#### PROMPT
Copy every line of text in each item below word for word, leaving the pictures out of your answer.

#### DATA LINES
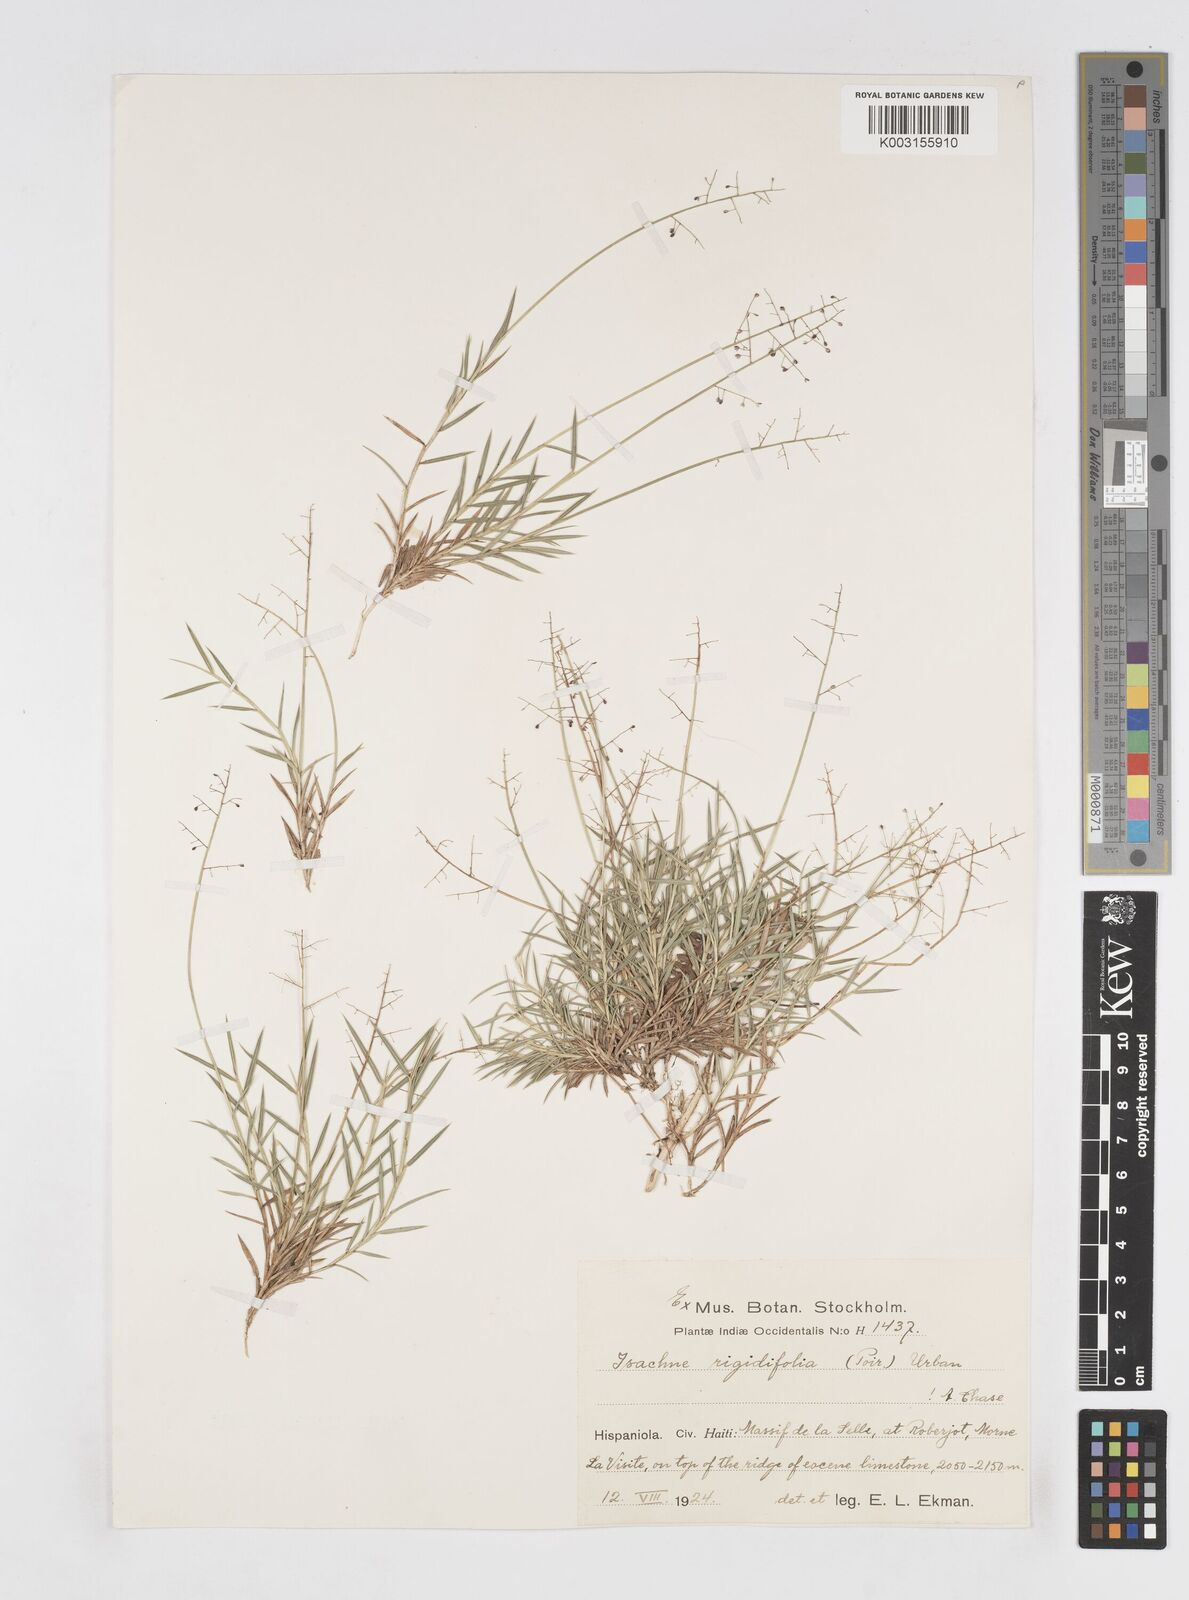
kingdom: Plantae
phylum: Tracheophyta
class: Liliopsida
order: Poales
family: Poaceae
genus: Isachne
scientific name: Isachne rigidifolia
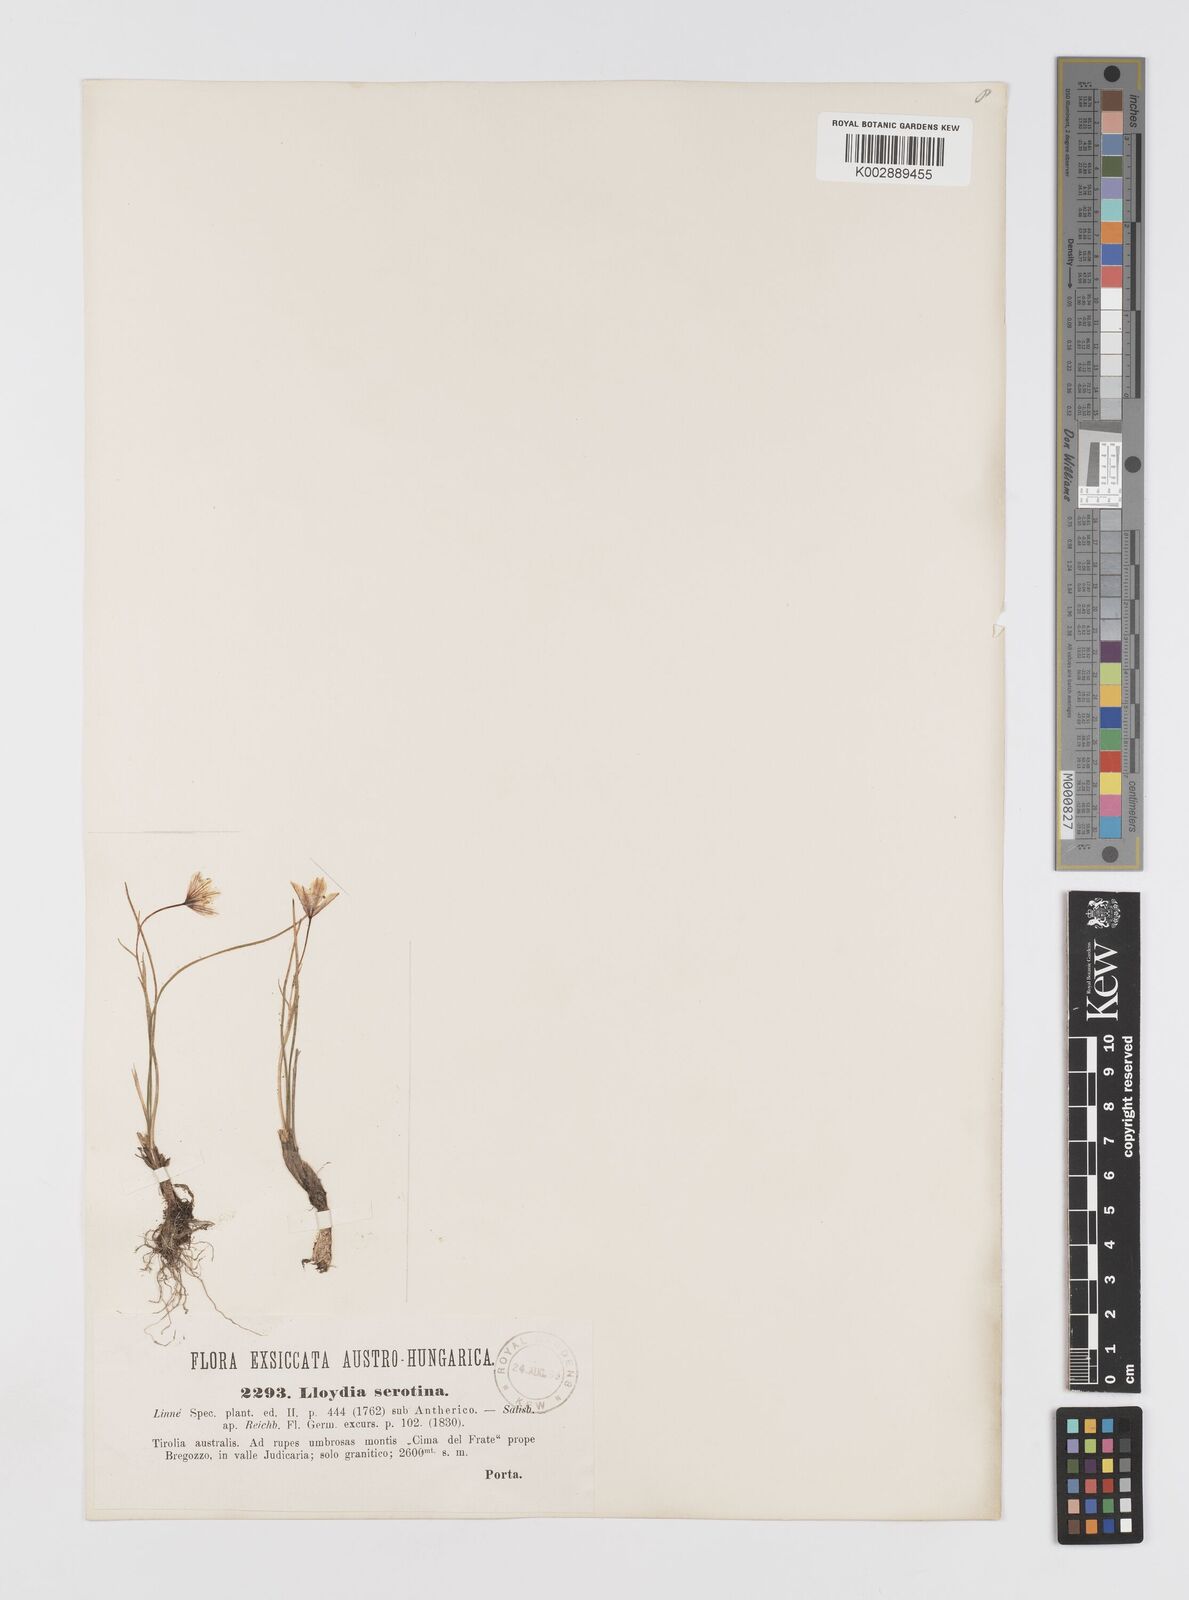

#### REPLY TO THE EXERCISE
kingdom: Plantae
phylum: Tracheophyta
class: Liliopsida
order: Poales
family: Poaceae
genus: Isachne
scientific name: Isachne rigidifolia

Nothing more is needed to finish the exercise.